Training for tourism

the curves around the nariz are so tight we could see the back of the train, though it was only 4 cars long.

the curves around the nariz are so tight we could see the back of the train, though it was only 4 cars long.

In 1908, under President Eloy Alfaro, Ecuador’s railroad from Guayaquil to Quito was finished. It was widely known as the most difficult railroad in the world. Some 2,500 workers died building it, including one of its chief engineers (John Harman, an American from Virginia).

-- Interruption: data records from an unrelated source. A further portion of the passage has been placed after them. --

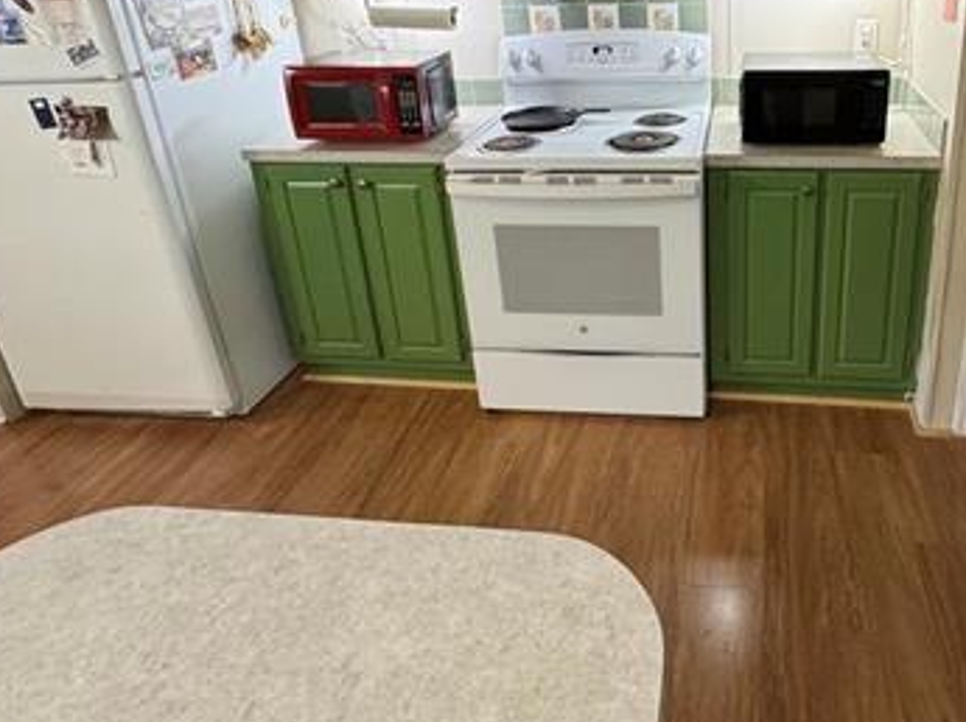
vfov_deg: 50.8
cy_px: 182
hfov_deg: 64.8
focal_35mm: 26
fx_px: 725
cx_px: 678
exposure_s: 1/120
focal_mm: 2.22
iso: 320
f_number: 2.2
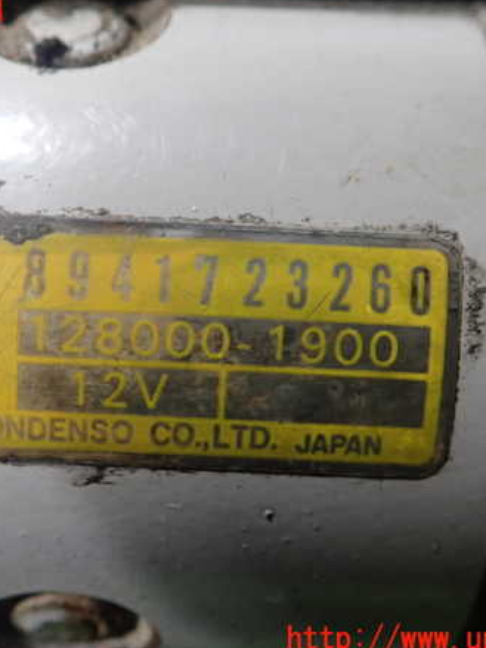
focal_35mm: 41
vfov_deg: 45.8
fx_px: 768
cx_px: 177
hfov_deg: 34.9
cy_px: 326
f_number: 2.3
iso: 500
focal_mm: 5.5
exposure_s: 1/125
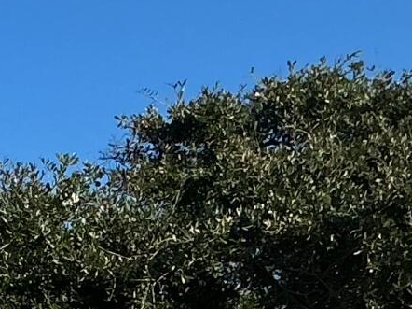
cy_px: 387
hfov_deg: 9.2
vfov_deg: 7.5
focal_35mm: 197
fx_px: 2343
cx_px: -494
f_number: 1.8
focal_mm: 3
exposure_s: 1/2058
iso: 25
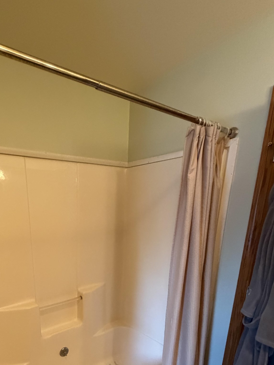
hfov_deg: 60.8
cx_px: 77
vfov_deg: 74.3
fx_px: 222
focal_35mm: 21
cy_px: 266
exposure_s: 1/60
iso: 640
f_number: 2.2
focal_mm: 2.22
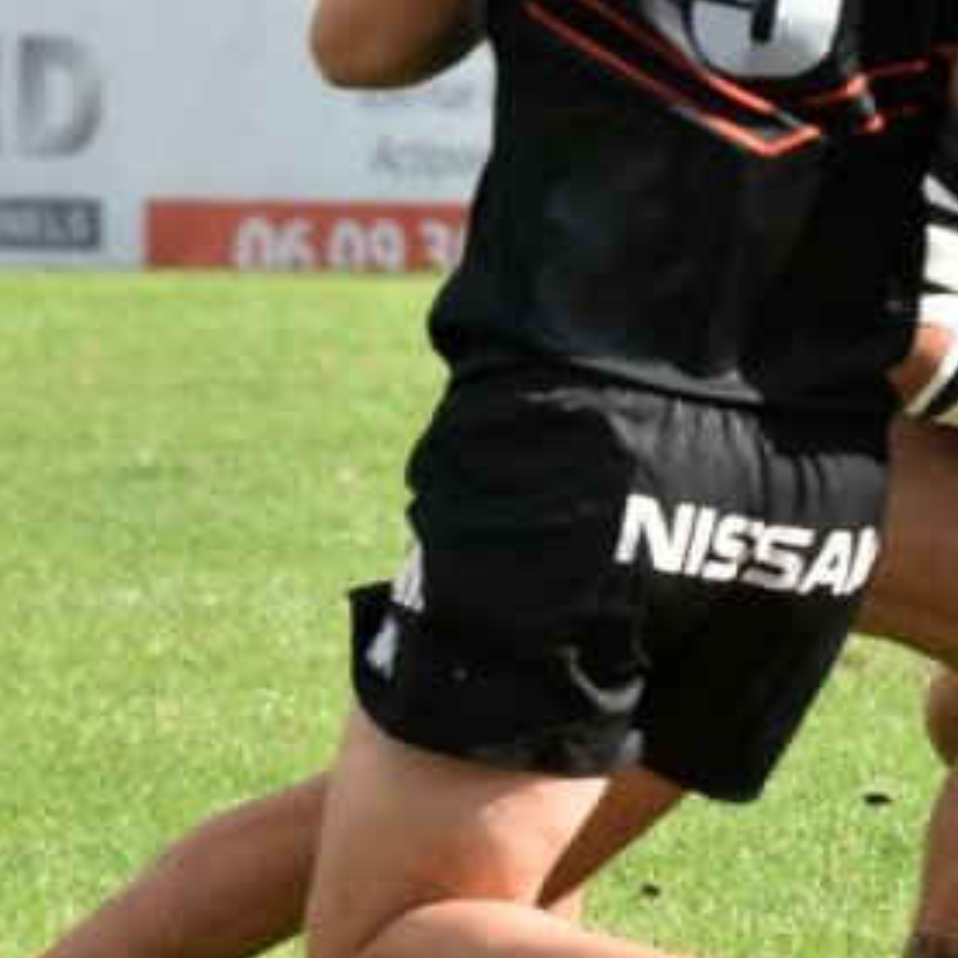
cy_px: 263
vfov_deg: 1.9
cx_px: 1428
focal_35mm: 919
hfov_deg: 1.9
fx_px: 28761
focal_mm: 195
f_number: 10
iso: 1000
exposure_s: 1/1600
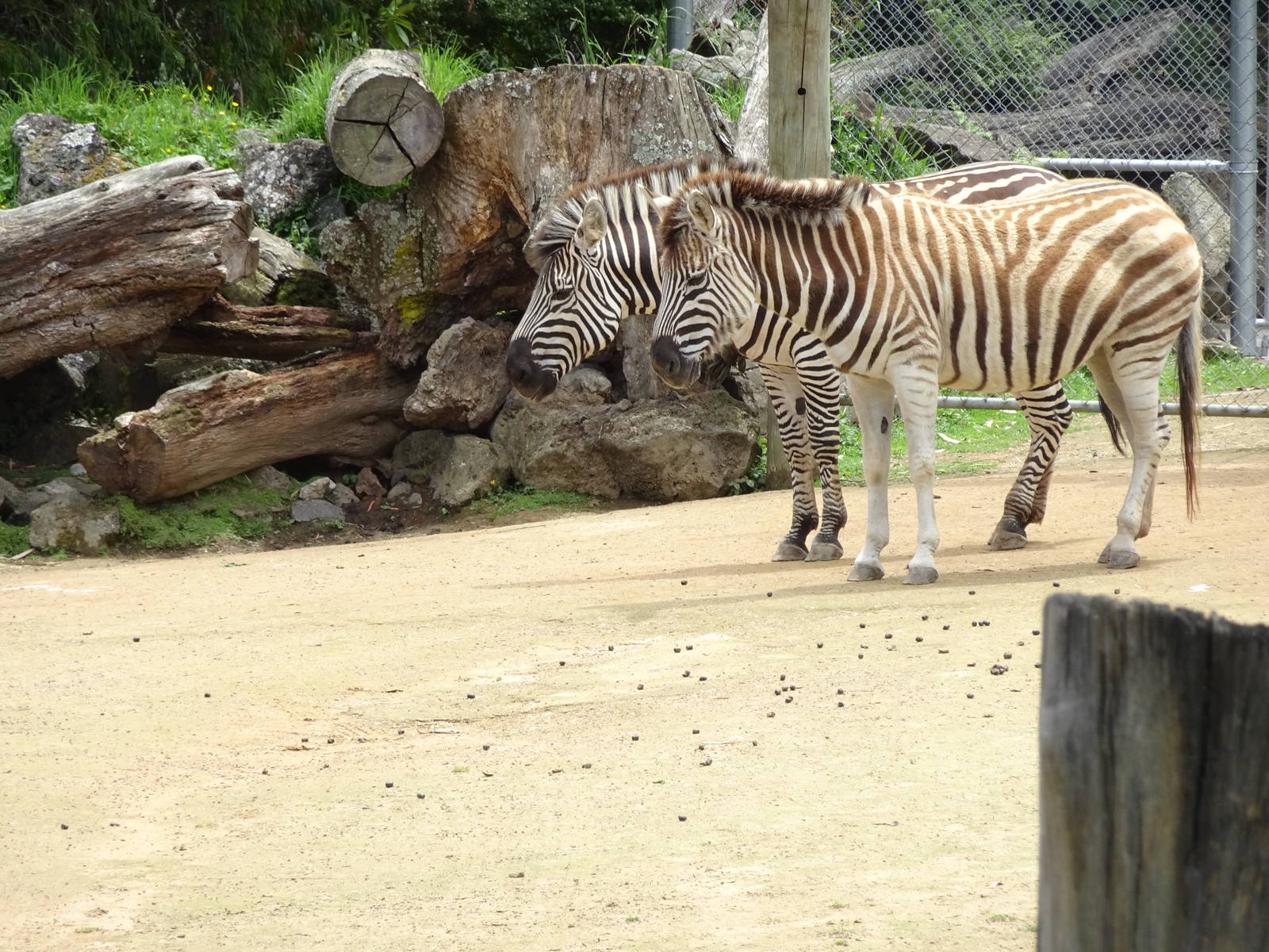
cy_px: 476
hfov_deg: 6.1
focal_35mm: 325
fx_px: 11914
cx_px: 634
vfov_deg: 4.6
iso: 100
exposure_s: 1/160
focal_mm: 55.52
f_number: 6.3
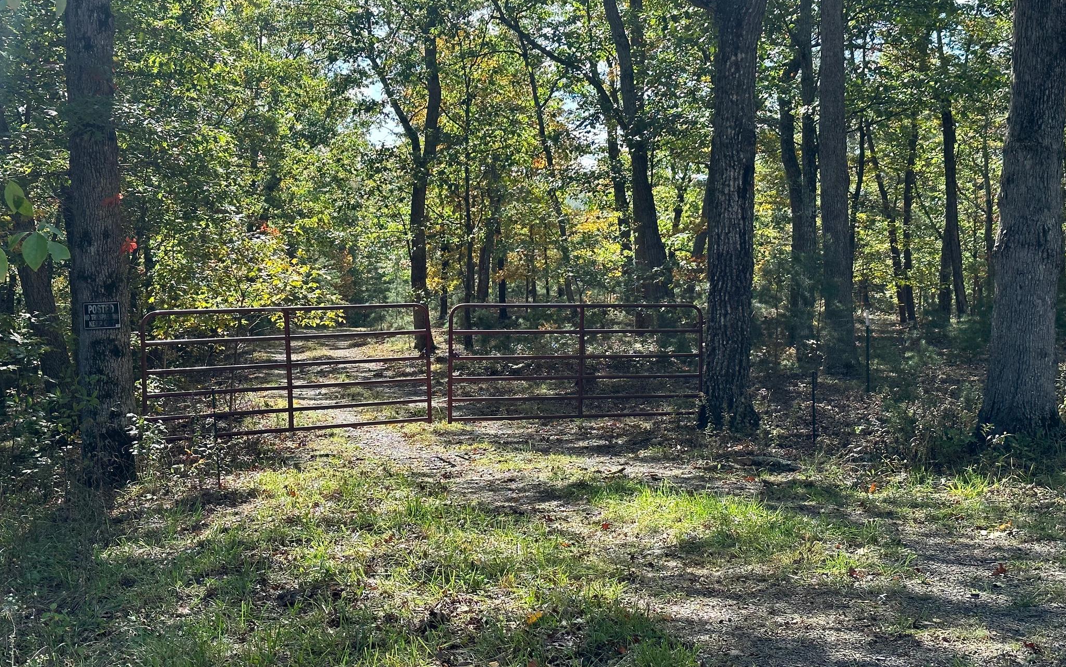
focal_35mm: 51
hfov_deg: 39.6
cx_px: 534
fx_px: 1482
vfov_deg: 25.3
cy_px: 316
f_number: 1.78
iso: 64
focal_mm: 6.86
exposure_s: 1/1000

One section of the railway, called El Nariz del Diablo (“The Devil’s Nose”), considered an engineering marvel when it was built, scales the face of a mountain at a grade of 5.7%, zig-zagging up the mountain, which is too steep to build tracks for a train to turn. This means that the train must crawl up one side of the mountain, stop, go in reverse to climb farther up another segment of track, then switch again to going forward to summit the mountain. It is as though Zorro took a giant swipe at the mountain with his blade, and the train follows the “Z” up the side of the rock, switching directions twice to scale it.

The tracks make two switchbacks on the climb up the Nariz del Diablo (devil's nose)

The tracks make two switchbacks on the climb up the Nariz del Diablo (devil’s nose)

It is a testament to the ruggedness and steepness of the Andes that the Nariz del Diablo was chosen as the easiest route for a train to ascend into the mountains.

The Trans-Andean Railroad was crucial for development in Ecuador in the early 20th century, carrying goods and people more quickly and economically from the coast and the key port of Guayaquil up through some of the most difficult terrain in the world to the agricultural and population centers around Quito in the valleys of the high Andes. My mother remembers traveling on this train from Guayaquil to Quito.

During the past 50 years, though, the train steadily fell into disrepair and disuse. Landslides and lack of maintenance rendered sections of the track impassable. Other sections continued to be used inappropriately; after the railway ceased carrying passengers, hoards of people took to riding on the roofs of freight cars.

The refurbushed tracks follow their original rout right through the center of Alausi.

The refurbushed tracks follow their original rout right through the center of Alausi.

In 2008, the government ordered a halt to all use of the railway and began a major reconstruction. The track has been reopened in small sections since then, and by August, the entire train should be running again, mostly as a tourist attraction, between Quito and Guayaquil. The idea is partly to bring some economic revival to areas left high and dry after the train’s disuse. Alausí, which we visited last week, is a good example of such a place.

Alausí is just off the Pan-American Highway, in a remote area where the highway is merely a two-lane road — and the only paved road for miles around. Alausí is currently the only point from which you can travel on the Devil’s Nose section of the train (which operates only between the town and a point a few miles down the mountain, and only for tourism). About a 30-minute ride down from Alausí, down the Devil’s Nose, is a museum set up just for this purpose.

Traditional ways are alive and well in Alausi.

Traditional ways are alive and well in Alausi.

Alausí is a charming little town at the foot of a lush valley, where Ecuador’s low coastland meets the Andes. The town has not changed too much in the past half-century. It has a few simple hotels and restaurants; many of the buildings are still made from old adobe construction. Horses are still a common mode of transportation through the town’s narrow streets, and about half the population wears typical indigenous dress. It remains to be seen how much Alausí will change when the Trans-Andean Railroad is operating again, bringing more passengers and tourists with it.